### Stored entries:
= = =

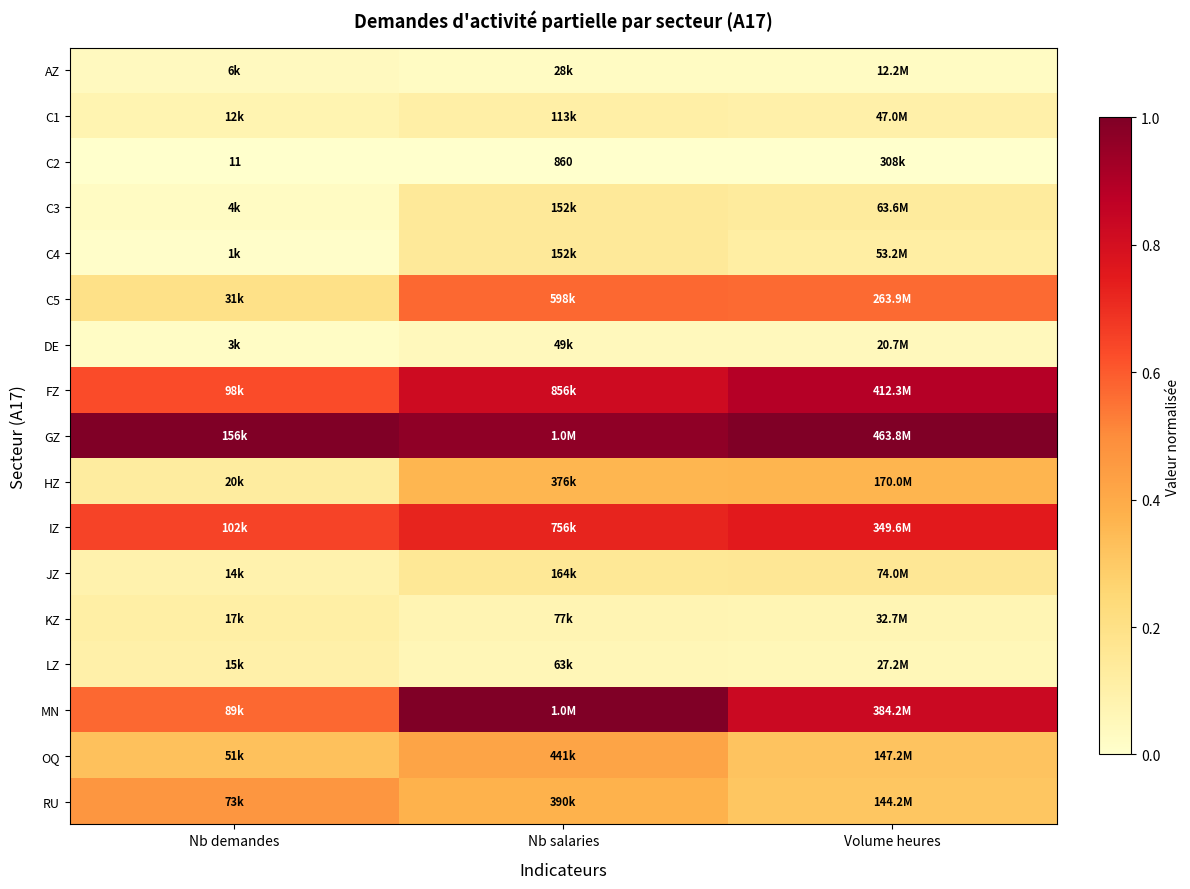

Which series has the largest total across all categories?

GZ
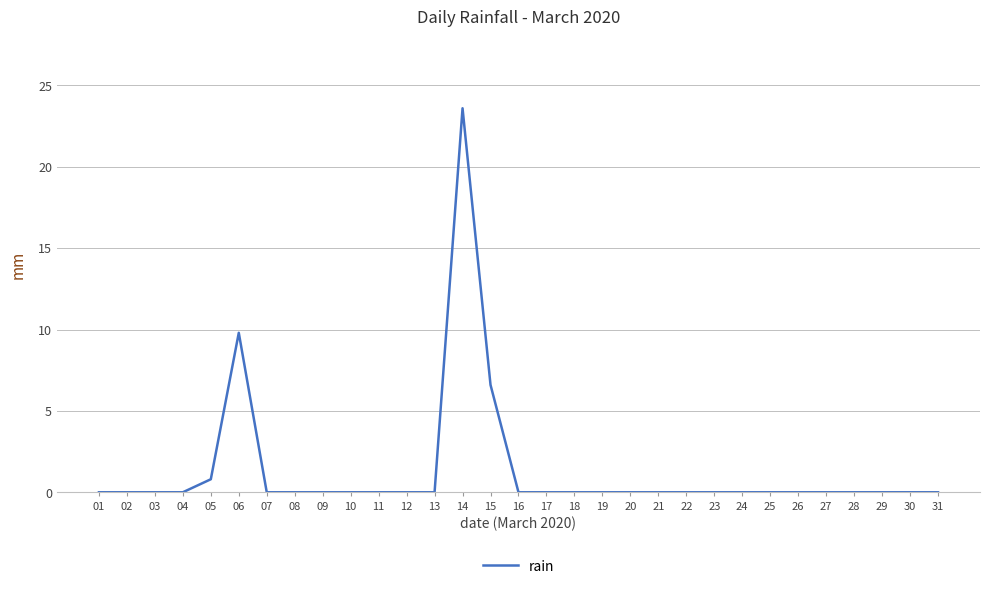

What is the difference between the second highest and minimum values?

9.8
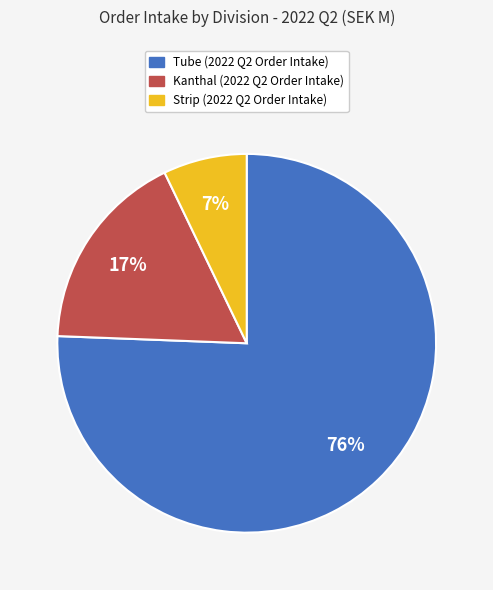

Is there a majority slice in this chart?

Yes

= = =

Pull out every line of the listing above that contains the string "largest", treating uppercase and lowercase letters as different.

### Answer to this exercise:
Which series has the largest total across all categories?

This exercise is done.